LINK tetap dibatasi di bawah level $10 sambil membentuk bearish pennant yang menandakan konsolidasi yang berlanjut. Harga baru-baru ini turun ke $7.84 sebelum stabil di sekitar $8.89, yang mencerminkan kompresi setelah penurunan tajam. Selain itu, lower highs terus menekan ke arah resistensi, yang membatasi upaya pemulihan dan memperkuat dominasi penjual.
Pola saat ini cenderung ke kelanjutan daripada pembalikan karena level support masih rapuh. Jika terjadi breakdown dari struktur ini, level $5.77 dapat terbuka sebagai target penurunan berikutnya. Namun, rebound kecil terus menghadapi penolakan di dekat batas atas, sehingga menjaga tren yang lebih luas tetap berada di bawah tekanan.
Relative Strength Index berada di 46.37, menandakan pelemahan momentum di sesi-sesi terbaru. Alih-alih membangun tekanan ke atas, indikator ini berbalik menjadi lebih rendah, selaras dengan kompresi harga. Karena itu, pembeli belum kembali mendapatkan kendali meskipun ada stabilisasi jangka pendek dalam pergerakan harga.
Sumber: TradingView
Arus bersih dari bursa telah menurun lebih dari 15%, yang menunjukkan lebih sedikit token yang masuk ke platform perdagangan untuk potensi penjualan. Perubahan ini menyoroti meningkatnya arus keluar, yang mengurangi tekanan jual sisi bawah secara langsung. Selain itu, inflow yang lebih rendah membatasi risiko penurunan mendadak, meskipun belum memicu pemulihan harga yang kuat.

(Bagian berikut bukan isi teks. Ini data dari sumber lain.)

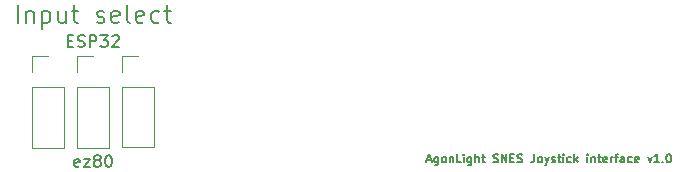
<source format=gto>
G04 #@! TF.GenerationSoftware,KiCad,Pcbnew,(6.0.6)*
G04 #@! TF.CreationDate,2022-08-10T20:14:49+02:00*
G04 #@! TF.ProjectId,joystick,6a6f7973-7469-4636-9b2e-6b696361645f,rev?*
G04 #@! TF.SameCoordinates,Original*
G04 #@! TF.FileFunction,Legend,Top*
G04 #@! TF.FilePolarity,Positive*
%FSLAX46Y46*%
G04 Gerber Fmt 4.6, Leading zero omitted, Abs format (unit mm)*
G04 Created by KiCad (PCBNEW (6.0.6)) date 2022-08-10 20:14:49*
%MOMM*%
%LPD*%
G01*
G04 APERTURE LIST*
%ADD10C,0.150000*%
%ADD11C,0.200000*%
%ADD12C,0.120000*%
%ADD13R,1.700000X1.700000*%
%ADD14O,1.700000X1.700000*%
%ADD15C,3.000000*%
G04 APERTURE END LIST*
D10*
X143861333Y-105272666D02*
X144194666Y-105272666D01*
X143794666Y-105472666D02*
X144028000Y-104772666D01*
X144261333Y-105472666D01*
X144794666Y-105006000D02*
X144794666Y-105572666D01*
X144761333Y-105639333D01*
X144728000Y-105672666D01*
X144661333Y-105706000D01*
X144561333Y-105706000D01*
X144494666Y-105672666D01*
X144794666Y-105439333D02*
X144728000Y-105472666D01*
X144594666Y-105472666D01*
X144528000Y-105439333D01*
X144494666Y-105406000D01*
X144461333Y-105339333D01*
X144461333Y-105139333D01*
X144494666Y-105072666D01*
X144528000Y-105039333D01*
X144594666Y-105006000D01*
X144728000Y-105006000D01*
X144794666Y-105039333D01*
X145228000Y-105472666D02*
X145161333Y-105439333D01*
X145128000Y-105406000D01*
X145094666Y-105339333D01*
X145094666Y-105139333D01*
X145128000Y-105072666D01*
X145161333Y-105039333D01*
X145228000Y-105006000D01*
X145328000Y-105006000D01*
X145394666Y-105039333D01*
X145428000Y-105072666D01*
X145461333Y-105139333D01*
X145461333Y-105339333D01*
X145428000Y-105406000D01*
X145394666Y-105439333D01*
X145328000Y-105472666D01*
X145228000Y-105472666D01*
X145761333Y-105006000D02*
X145761333Y-105472666D01*
X145761333Y-105072666D02*
X145794666Y-105039333D01*
X145861333Y-105006000D01*
X145961333Y-105006000D01*
X146028000Y-105039333D01*
X146061333Y-105106000D01*
X146061333Y-105472666D01*
X146728000Y-105472666D02*
X146394666Y-105472666D01*
X146394666Y-104772666D01*
X146961333Y-105472666D02*
X146961333Y-105006000D01*
X146961333Y-104772666D02*
X146928000Y-104806000D01*
X146961333Y-104839333D01*
X146994666Y-104806000D01*
X146961333Y-104772666D01*
X146961333Y-104839333D01*
X147594666Y-105006000D02*
X147594666Y-105572666D01*
X147561333Y-105639333D01*
X147528000Y-105672666D01*
X147461333Y-105706000D01*
X147361333Y-105706000D01*
X147294666Y-105672666D01*
X147594666Y-105439333D02*
X147528000Y-105472666D01*
X147394666Y-105472666D01*
X147328000Y-105439333D01*
X147294666Y-105406000D01*
X147261333Y-105339333D01*
X147261333Y-105139333D01*
X147294666Y-105072666D01*
X147328000Y-105039333D01*
X147394666Y-105006000D01*
X147528000Y-105006000D01*
X147594666Y-105039333D01*
X147928000Y-105472666D02*
X147928000Y-104772666D01*
X148228000Y-105472666D02*
X148228000Y-105106000D01*
X148194666Y-105039333D01*
X148128000Y-105006000D01*
X148028000Y-105006000D01*
X147961333Y-105039333D01*
X147928000Y-105072666D01*
X148461333Y-105006000D02*
X148728000Y-105006000D01*
X148561333Y-104772666D02*
X148561333Y-105372666D01*
X148594666Y-105439333D01*
X148661333Y-105472666D01*
X148728000Y-105472666D01*
X149461333Y-105439333D02*
X149561333Y-105472666D01*
X149728000Y-105472666D01*
X149794666Y-105439333D01*
X149828000Y-105406000D01*
X149861333Y-105339333D01*
X149861333Y-105272666D01*
X149828000Y-105206000D01*
X149794666Y-105172666D01*
X149728000Y-105139333D01*
X149594666Y-105106000D01*
X149528000Y-105072666D01*
X149494666Y-105039333D01*
X149461333Y-104972666D01*
X149461333Y-104906000D01*
X149494666Y-104839333D01*
X149528000Y-104806000D01*
X149594666Y-104772666D01*
X149761333Y-104772666D01*
X149861333Y-104806000D01*
X150161333Y-105472666D02*
X150161333Y-104772666D01*
X150561333Y-105472666D01*
X150561333Y-104772666D01*
X150894666Y-105106000D02*
X151128000Y-105106000D01*
X151228000Y-105472666D02*
X150894666Y-105472666D01*
X150894666Y-104772666D01*
X151228000Y-104772666D01*
X151494666Y-105439333D02*
X151594666Y-105472666D01*
X151761333Y-105472666D01*
X151828000Y-105439333D01*
X151861333Y-105406000D01*
X151894666Y-105339333D01*
X151894666Y-105272666D01*
X151861333Y-105206000D01*
X151828000Y-105172666D01*
X151761333Y-105139333D01*
X151628000Y-105106000D01*
X151561333Y-105072666D01*
X151528000Y-105039333D01*
X151494666Y-104972666D01*
X151494666Y-104906000D01*
X151528000Y-104839333D01*
X151561333Y-104806000D01*
X151628000Y-104772666D01*
X151794666Y-104772666D01*
X151894666Y-104806000D01*
X152928000Y-104772666D02*
X152928000Y-105272666D01*
X152894666Y-105372666D01*
X152828000Y-105439333D01*
X152728000Y-105472666D01*
X152661333Y-105472666D01*
X153361333Y-105472666D02*
X153294666Y-105439333D01*
X153261333Y-105406000D01*
X153228000Y-105339333D01*
X153228000Y-105139333D01*
X153261333Y-105072666D01*
X153294666Y-105039333D01*
X153361333Y-105006000D01*
X153461333Y-105006000D01*
X153528000Y-105039333D01*
X153561333Y-105072666D01*
X153594666Y-105139333D01*
X153594666Y-105339333D01*
X153561333Y-105406000D01*
X153528000Y-105439333D01*
X153461333Y-105472666D01*
X153361333Y-105472666D01*
X153828000Y-105006000D02*
X153994666Y-105472666D01*
X154161333Y-105006000D02*
X153994666Y-105472666D01*
X153928000Y-105639333D01*
X153894666Y-105672666D01*
X153828000Y-105706000D01*
X154394666Y-105439333D02*
X154461333Y-105472666D01*
X154594666Y-105472666D01*
X154661333Y-105439333D01*
X154694666Y-105372666D01*
X154694666Y-105339333D01*
X154661333Y-105272666D01*
X154594666Y-105239333D01*
X154494666Y-105239333D01*
X154428000Y-105206000D01*
X154394666Y-105139333D01*
X154394666Y-105106000D01*
X154428000Y-105039333D01*
X154494666Y-105006000D01*
X154594666Y-105006000D01*
X154661333Y-105039333D01*
X154894666Y-105006000D02*
X155161333Y-105006000D01*
X154994666Y-104772666D02*
X154994666Y-105372666D01*
X155028000Y-105439333D01*
X155094666Y-105472666D01*
X155161333Y-105472666D01*
X155394666Y-105472666D02*
X155394666Y-105006000D01*
X155394666Y-104772666D02*
X155361333Y-104806000D01*
X155394666Y-104839333D01*
X155428000Y-104806000D01*
X155394666Y-104772666D01*
X155394666Y-104839333D01*
X156028000Y-105439333D02*
X155961333Y-105472666D01*
X155828000Y-105472666D01*
X155761333Y-105439333D01*
X155728000Y-105406000D01*
X155694666Y-105339333D01*
X155694666Y-105139333D01*
X155728000Y-105072666D01*
X155761333Y-105039333D01*
X155828000Y-105006000D01*
X155961333Y-105006000D01*
X156028000Y-105039333D01*
X156328000Y-105472666D02*
X156328000Y-104772666D01*
X156394666Y-105206000D02*
X156594666Y-105472666D01*
X156594666Y-105006000D02*
X156328000Y-105272666D01*
X157428000Y-105472666D02*
X157428000Y-105006000D01*
X157428000Y-104772666D02*
X157394666Y-104806000D01*
X157428000Y-104839333D01*
X157461333Y-104806000D01*
X157428000Y-104772666D01*
X157428000Y-104839333D01*
X157761333Y-105006000D02*
X157761333Y-105472666D01*
X157761333Y-105072666D02*
X157794666Y-105039333D01*
X157861333Y-105006000D01*
X157961333Y-105006000D01*
X158028000Y-105039333D01*
X158061333Y-105106000D01*
X158061333Y-105472666D01*
X158294666Y-105006000D02*
X158561333Y-105006000D01*
X158394666Y-104772666D02*
X158394666Y-105372666D01*
X158428000Y-105439333D01*
X158494666Y-105472666D01*
X158561333Y-105472666D01*
X159061333Y-105439333D02*
X158994666Y-105472666D01*
X158861333Y-105472666D01*
X158794666Y-105439333D01*
X158761333Y-105372666D01*
X158761333Y-105106000D01*
X158794666Y-105039333D01*
X158861333Y-105006000D01*
X158994666Y-105006000D01*
X159061333Y-105039333D01*
X159094666Y-105106000D01*
X159094666Y-105172666D01*
X158761333Y-105239333D01*
X159394666Y-105472666D02*
X159394666Y-105006000D01*
X159394666Y-105139333D02*
X159428000Y-105072666D01*
X159461333Y-105039333D01*
X159528000Y-105006000D01*
X159594666Y-105006000D01*
X159728000Y-105006000D02*
X159994666Y-105006000D01*
X159828000Y-105472666D02*
X159828000Y-104872666D01*
X159861333Y-104806000D01*
X159928000Y-104772666D01*
X159994666Y-104772666D01*
X160528000Y-105472666D02*
X160528000Y-105106000D01*
X160494666Y-105039333D01*
X160428000Y-105006000D01*
X160294666Y-105006000D01*
X160228000Y-105039333D01*
X160528000Y-105439333D02*
X160461333Y-105472666D01*
X160294666Y-105472666D01*
X160228000Y-105439333D01*
X160194666Y-105372666D01*
X160194666Y-105306000D01*
X160228000Y-105239333D01*
X160294666Y-105206000D01*
X160461333Y-105206000D01*
X160528000Y-105172666D01*
X161161333Y-105439333D02*
X161094666Y-105472666D01*
X160961333Y-105472666D01*
X160894666Y-105439333D01*
X160861333Y-105406000D01*
X160828000Y-105339333D01*
X160828000Y-105139333D01*
X160861333Y-105072666D01*
X160894666Y-105039333D01*
X160961333Y-105006000D01*
X161094666Y-105006000D01*
X161161333Y-105039333D01*
X161728000Y-105439333D02*
X161661333Y-105472666D01*
X161528000Y-105472666D01*
X161461333Y-105439333D01*
X161428000Y-105372666D01*
X161428000Y-105106000D01*
X161461333Y-105039333D01*
X161528000Y-105006000D01*
X161661333Y-105006000D01*
X161728000Y-105039333D01*
X161761333Y-105106000D01*
X161761333Y-105172666D01*
X161428000Y-105239333D01*
X162528000Y-105006000D02*
X162694666Y-105472666D01*
X162861333Y-105006000D01*
X163494666Y-105472666D02*
X163094666Y-105472666D01*
X163294666Y-105472666D02*
X163294666Y-104772666D01*
X163228000Y-104872666D01*
X163161333Y-104939333D01*
X163094666Y-104972666D01*
X163794666Y-105406000D02*
X163828000Y-105439333D01*
X163794666Y-105472666D01*
X163761333Y-105439333D01*
X163794666Y-105406000D01*
X163794666Y-105472666D01*
X164261333Y-104772666D02*
X164328000Y-104772666D01*
X164394666Y-104806000D01*
X164428000Y-104839333D01*
X164461333Y-104906000D01*
X164494666Y-105039333D01*
X164494666Y-105206000D01*
X164461333Y-105339333D01*
X164428000Y-105406000D01*
X164394666Y-105439333D01*
X164328000Y-105472666D01*
X164261333Y-105472666D01*
X164194666Y-105439333D01*
X164161333Y-105406000D01*
X164128000Y-105339333D01*
X164094666Y-105206000D01*
X164094666Y-105039333D01*
X164128000Y-104906000D01*
X164161333Y-104839333D01*
X164194666Y-104806000D01*
X164261333Y-104772666D01*
D11*
X109177142Y-93642571D02*
X109177142Y-92142571D01*
X109891428Y-92642571D02*
X109891428Y-93642571D01*
X109891428Y-92785428D02*
X109962857Y-92714000D01*
X110105714Y-92642571D01*
X110320000Y-92642571D01*
X110462857Y-92714000D01*
X110534285Y-92856857D01*
X110534285Y-93642571D01*
X111248571Y-92642571D02*
X111248571Y-94142571D01*
X111248571Y-92714000D02*
X111391428Y-92642571D01*
X111677142Y-92642571D01*
X111820000Y-92714000D01*
X111891428Y-92785428D01*
X111962857Y-92928285D01*
X111962857Y-93356857D01*
X111891428Y-93499714D01*
X111820000Y-93571142D01*
X111677142Y-93642571D01*
X111391428Y-93642571D01*
X111248571Y-93571142D01*
X113248571Y-92642571D02*
X113248571Y-93642571D01*
X112605714Y-92642571D02*
X112605714Y-93428285D01*
X112677142Y-93571142D01*
X112820000Y-93642571D01*
X113034285Y-93642571D01*
X113177142Y-93571142D01*
X113248571Y-93499714D01*
X113748571Y-92642571D02*
X114320000Y-92642571D01*
X113962857Y-92142571D02*
X113962857Y-93428285D01*
X114034285Y-93571142D01*
X114177142Y-93642571D01*
X114320000Y-93642571D01*
X115891428Y-93571142D02*
X116034285Y-93642571D01*
X116320000Y-93642571D01*
X116462857Y-93571142D01*
X116534285Y-93428285D01*
X116534285Y-93356857D01*
X116462857Y-93214000D01*
X116320000Y-93142571D01*
X116105714Y-93142571D01*
X115962857Y-93071142D01*
X115891428Y-92928285D01*
X115891428Y-92856857D01*
X115962857Y-92714000D01*
X116105714Y-92642571D01*
X116320000Y-92642571D01*
X116462857Y-92714000D01*
X117748571Y-93571142D02*
X117605714Y-93642571D01*
X117320000Y-93642571D01*
X117177142Y-93571142D01*
X117105714Y-93428285D01*
X117105714Y-92856857D01*
X117177142Y-92714000D01*
X117320000Y-92642571D01*
X117605714Y-92642571D01*
X117748571Y-92714000D01*
X117820000Y-92856857D01*
X117820000Y-92999714D01*
X117105714Y-93142571D01*
X118677142Y-93642571D02*
X118534285Y-93571142D01*
X118462857Y-93428285D01*
X118462857Y-92142571D01*
X119820000Y-93571142D02*
X119677142Y-93642571D01*
X119391428Y-93642571D01*
X119248571Y-93571142D01*
X119177142Y-93428285D01*
X119177142Y-92856857D01*
X119248571Y-92714000D01*
X119391428Y-92642571D01*
X119677142Y-92642571D01*
X119820000Y-92714000D01*
X119891428Y-92856857D01*
X119891428Y-92999714D01*
X119177142Y-93142571D01*
X121177142Y-93571142D02*
X121034285Y-93642571D01*
X120748571Y-93642571D01*
X120605714Y-93571142D01*
X120534285Y-93499714D01*
X120462857Y-93356857D01*
X120462857Y-92928285D01*
X120534285Y-92785428D01*
X120605714Y-92714000D01*
X120748571Y-92642571D01*
X121034285Y-92642571D01*
X121177142Y-92714000D01*
X121605714Y-92642571D02*
X122177142Y-92642571D01*
X121820000Y-92142571D02*
X121820000Y-93428285D01*
X121891428Y-93571142D01*
X122034285Y-93642571D01*
X122177142Y-93642571D01*
D10*
X114403333Y-105814761D02*
X114308095Y-105862380D01*
X114117619Y-105862380D01*
X114022380Y-105814761D01*
X113974761Y-105719523D01*
X113974761Y-105338571D01*
X114022380Y-105243333D01*
X114117619Y-105195714D01*
X114308095Y-105195714D01*
X114403333Y-105243333D01*
X114450952Y-105338571D01*
X114450952Y-105433809D01*
X113974761Y-105529047D01*
X114784285Y-105195714D02*
X115308095Y-105195714D01*
X114784285Y-105862380D01*
X115308095Y-105862380D01*
X115831904Y-105290952D02*
X115736666Y-105243333D01*
X115689047Y-105195714D01*
X115641428Y-105100476D01*
X115641428Y-105052857D01*
X115689047Y-104957619D01*
X115736666Y-104910000D01*
X115831904Y-104862380D01*
X116022380Y-104862380D01*
X116117619Y-104910000D01*
X116165238Y-104957619D01*
X116212857Y-105052857D01*
X116212857Y-105100476D01*
X116165238Y-105195714D01*
X116117619Y-105243333D01*
X116022380Y-105290952D01*
X115831904Y-105290952D01*
X115736666Y-105338571D01*
X115689047Y-105386190D01*
X115641428Y-105481428D01*
X115641428Y-105671904D01*
X115689047Y-105767142D01*
X115736666Y-105814761D01*
X115831904Y-105862380D01*
X116022380Y-105862380D01*
X116117619Y-105814761D01*
X116165238Y-105767142D01*
X116212857Y-105671904D01*
X116212857Y-105481428D01*
X116165238Y-105386190D01*
X116117619Y-105338571D01*
X116022380Y-105290952D01*
X116831904Y-104862380D02*
X116927142Y-104862380D01*
X117022380Y-104910000D01*
X117070000Y-104957619D01*
X117117619Y-105052857D01*
X117165238Y-105243333D01*
X117165238Y-105481428D01*
X117117619Y-105671904D01*
X117070000Y-105767142D01*
X117022380Y-105814761D01*
X116927142Y-105862380D01*
X116831904Y-105862380D01*
X116736666Y-105814761D01*
X116689047Y-105767142D01*
X116641428Y-105671904D01*
X116593809Y-105481428D01*
X116593809Y-105243333D01*
X116641428Y-105052857D01*
X116689047Y-104957619D01*
X116736666Y-104910000D01*
X116831904Y-104862380D01*
X113427142Y-95178571D02*
X113760476Y-95178571D01*
X113903333Y-95702380D02*
X113427142Y-95702380D01*
X113427142Y-94702380D01*
X113903333Y-94702380D01*
X114284285Y-95654761D02*
X114427142Y-95702380D01*
X114665238Y-95702380D01*
X114760476Y-95654761D01*
X114808095Y-95607142D01*
X114855714Y-95511904D01*
X114855714Y-95416666D01*
X114808095Y-95321428D01*
X114760476Y-95273809D01*
X114665238Y-95226190D01*
X114474761Y-95178571D01*
X114379523Y-95130952D01*
X114331904Y-95083333D01*
X114284285Y-94988095D01*
X114284285Y-94892857D01*
X114331904Y-94797619D01*
X114379523Y-94750000D01*
X114474761Y-94702380D01*
X114712857Y-94702380D01*
X114855714Y-94750000D01*
X115284285Y-95702380D02*
X115284285Y-94702380D01*
X115665238Y-94702380D01*
X115760476Y-94750000D01*
X115808095Y-94797619D01*
X115855714Y-94892857D01*
X115855714Y-95035714D01*
X115808095Y-95130952D01*
X115760476Y-95178571D01*
X115665238Y-95226190D01*
X115284285Y-95226190D01*
X116189047Y-94702380D02*
X116808095Y-94702380D01*
X116474761Y-95083333D01*
X116617619Y-95083333D01*
X116712857Y-95130952D01*
X116760476Y-95178571D01*
X116808095Y-95273809D01*
X116808095Y-95511904D01*
X116760476Y-95607142D01*
X116712857Y-95654761D01*
X116617619Y-95702380D01*
X116331904Y-95702380D01*
X116236666Y-95654761D01*
X116189047Y-95607142D01*
X117189047Y-94797619D02*
X117236666Y-94750000D01*
X117331904Y-94702380D01*
X117570000Y-94702380D01*
X117665238Y-94750000D01*
X117712857Y-94797619D01*
X117760476Y-94892857D01*
X117760476Y-94988095D01*
X117712857Y-95130952D01*
X117141428Y-95702380D01*
X117760476Y-95702380D01*
D12*
X118050000Y-99060000D02*
X120710000Y-99060000D01*
X118050000Y-96460000D02*
X119380000Y-96460000D01*
X120710000Y-99060000D02*
X120710000Y-104200000D01*
X118050000Y-97790000D02*
X118050000Y-96460000D01*
X118050000Y-99060000D02*
X118050000Y-104200000D01*
X118050000Y-104200000D02*
X120710000Y-104200000D01*
X114240000Y-99075000D02*
X116900000Y-99075000D01*
X114240000Y-96475000D02*
X115570000Y-96475000D01*
X116900000Y-99075000D02*
X116900000Y-104215000D01*
X114240000Y-97805000D02*
X114240000Y-96475000D01*
X114240000Y-99075000D02*
X114240000Y-104215000D01*
X114240000Y-104215000D02*
X116900000Y-104215000D01*
X110430000Y-99075000D02*
X113090000Y-99075000D01*
X110430000Y-96475000D02*
X111760000Y-96475000D01*
X113090000Y-99075000D02*
X113090000Y-104215000D01*
X110430000Y-97805000D02*
X110430000Y-96475000D01*
X110430000Y-99075000D02*
X110430000Y-104215000D01*
X110430000Y-104215000D02*
X113090000Y-104215000D01*
%LPC*%
D13*
X125730000Y-95016000D03*
D14*
X125730000Y-92476000D03*
X128270000Y-95016000D03*
X128270000Y-92476000D03*
X130810000Y-95016000D03*
X130810000Y-92476000D03*
X133350000Y-95016000D03*
X133350000Y-92476000D03*
X135890000Y-95016000D03*
X135890000Y-92476000D03*
X138430000Y-95016000D03*
X138430000Y-92476000D03*
X140970000Y-95016000D03*
X140970000Y-92476000D03*
X143510000Y-95016000D03*
X143510000Y-92476000D03*
X146050000Y-95016000D03*
X146050000Y-92476000D03*
X148590000Y-95016000D03*
X148590000Y-92476000D03*
X151130000Y-95016000D03*
X151130000Y-92476000D03*
X153670000Y-95016000D03*
X153670000Y-92476000D03*
X156210000Y-95016000D03*
X156210000Y-92476000D03*
X158750000Y-95016000D03*
X158750000Y-92476000D03*
X161290000Y-95016000D03*
X161290000Y-92476000D03*
X163830000Y-95016000D03*
X163830000Y-92476000D03*
D15*
X130980000Y-97790000D03*
X134980000Y-97790000D03*
X138980000Y-97790000D03*
X145480000Y-97790000D03*
X149480000Y-97790000D03*
X153480000Y-97790000D03*
X157480000Y-97790000D03*
D14*
X119380000Y-102870000D03*
X119380000Y-100330000D03*
D13*
X119380000Y-97790000D03*
D14*
X115570000Y-102885000D03*
X115570000Y-100345000D03*
D13*
X115570000Y-97805000D03*
D14*
X111760000Y-102885000D03*
X111760000Y-100345000D03*
D13*
X111760000Y-97805000D03*
M02*

</source>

Data likuidasi terbaru menunjukkan ketidakseimbangan yang jelas, dengan posisi long menghadapi kerugian yang lebih berat dibandingkan short. Sekitar $55.8K dalam likuidasi long kontras dengan likuidasi short yang jauh lebih rendah. Akibatnya, dinamika ini mencerminkan tekanan yang berkelanjutan pada trader bullish dan support yang lemah dari posisi yang menggunakan leverage.
Tidak adanya likuidasi short yang signifikan menunjukkan bahwa penjual tetap stabil dan tidak dipaksa untuk keluar dari posisi. Selain itu, ini mengurangi kemungkinan short squeeze yang bisa mendorong pergerakan naik yang cepat. Penempatan derivatif saat ini terus mendukung struktur bearish yang sedang berlaku.